(Page-level text extractions)
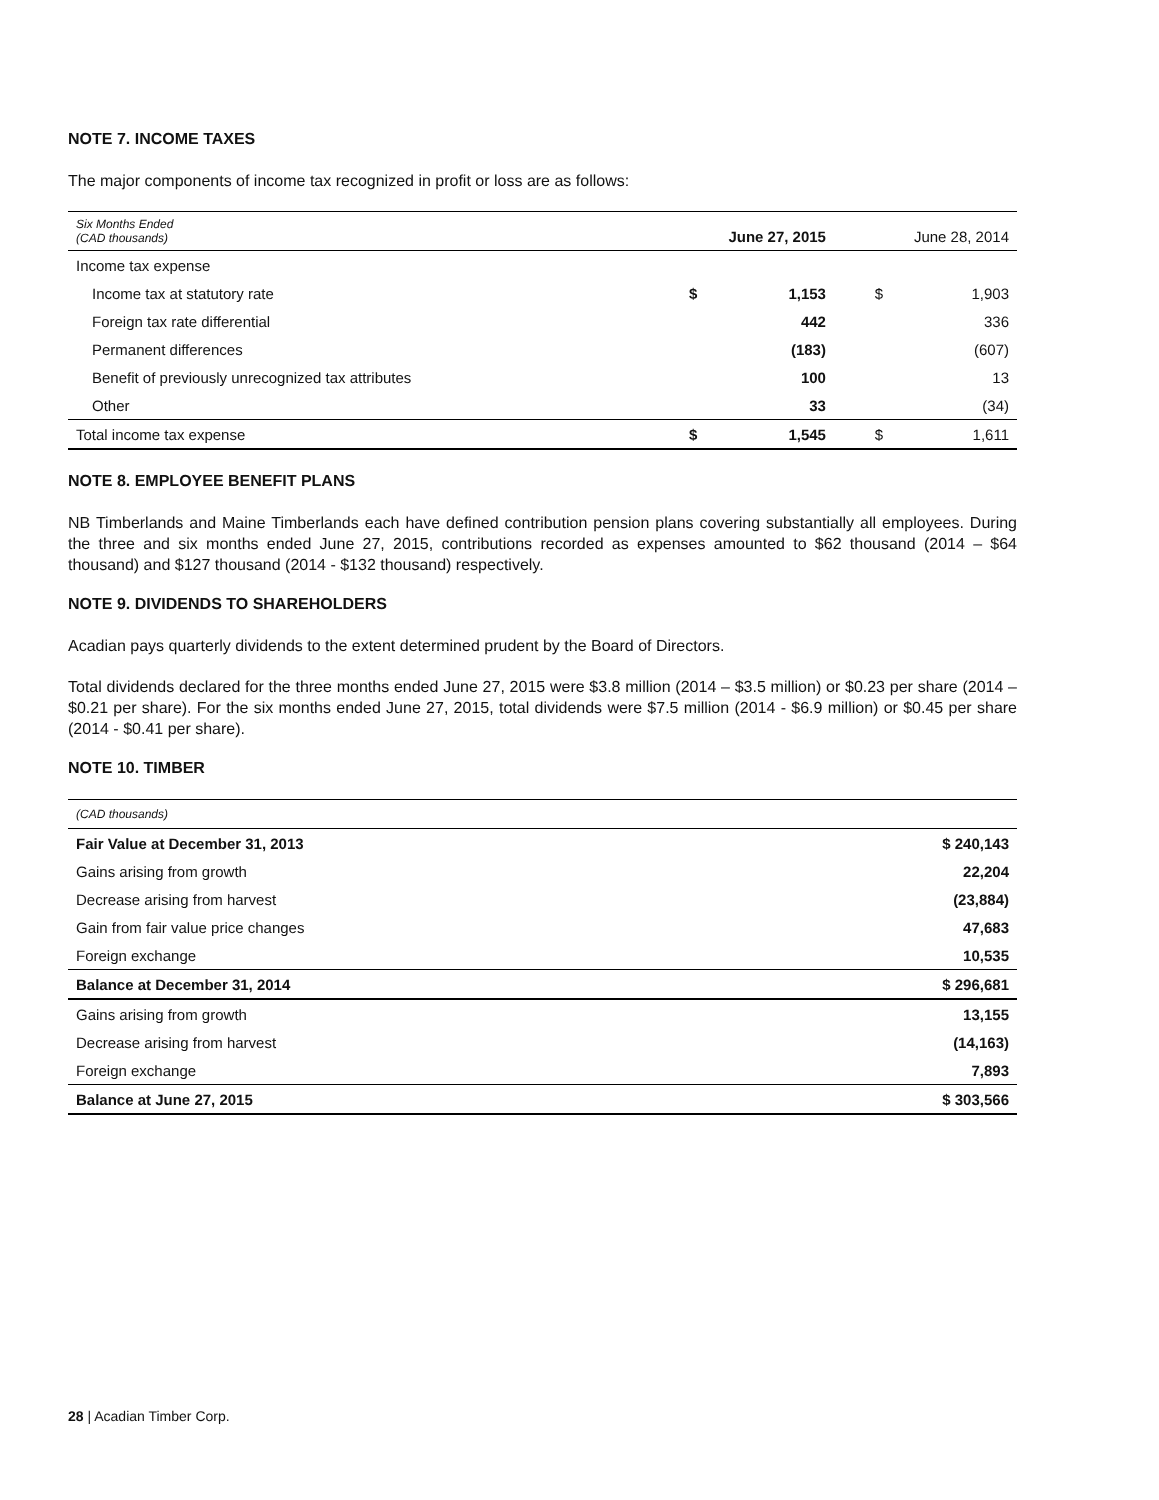NOTE 7. INCOME TAXES
The major components of income tax recognized in profit or loss are as follows:
| Six Months Ended (CAD thousands) | June 27, 2015 | | June 28, 2014 | |
| Income tax expense | | | | |
| Income tax at statutory rate | $ | 1,153 | $ | 1,903 |
| Foreign tax rate differential | | 442 | | 336 |
| Permanent differences | | (183) | | (607) |
| Benefit of previously unrecognized tax attributes | | 100 | | 13 |
| Other | | 33 | | (34) |
| Total income tax expense | $ | 1,545 | $ | 1,611 |
NOTE 8. EMPLOYEE BENEFIT PLANS
NB Timberlands and Maine Timberlands each have defined contribution pension plans covering substantially all employees. During the three and six months ended June 27, 2015, contributions recorded as expenses amounted to $62 thousand (2014 – $64 thousand) and $127 thousand (2014 - $132 thousand) respectively.
NOTE 9. DIVIDENDS TO SHAREHOLDERS
Acadian pays quarterly dividends to the extent determined prudent by the Board of Directors.
Total dividends declared for the three months ended June 27, 2015 were $3.8 million (2014 – $3.5 million) or $0.23 per share (2014 – $0.21 per share). For the six months ended June 27, 2015, total dividends were $7.5 million (2014 - $6.9 million) or $0.45 per share (2014 - $0.41 per share).
NOTE 10. TIMBER
| (CAD thousands) | |
| Fair Value at December 31, 2013 | $ 240,143 |
| Gains arising from growth | 22,204 |
| Decrease arising from harvest | (23,884) |
| Gain from fair value price changes | 47,683 |
| Foreign exchange | 10,535 |
| Balance at December 31, 2014 | $ 296,681 |
| Gains arising from growth | 13,155 |
| Decrease arising from harvest | (14,163) |
| Foreign exchange | 7,893 |
| Balance at June 27, 2015 | $ 303,566 |
28 | Acadian Timber Corp.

-- PROBLEM TO WORK ON --
Look above for the line containing "NB Timberlands and" and the line containing "Acadian pays quarterly". Transcribe both, with the lines between them, exactly.

-- SOLUTION TO THIS EXERCISE --
NB Timberlands and Maine Timberlands each have defined contribution pension plans covering substantially all employees. During the three and six months ended June 27, 2015, contributions recorded as expenses amounted to $62 thousand (2014 – $64 thousand) and $127 thousand (2014 - $132 thousand) respectively.
NOTE 9. DIVIDENDS TO SHAREHOLDERS
Acadian pays quarterly dividends to the extent determined prudent by the Board of Directors.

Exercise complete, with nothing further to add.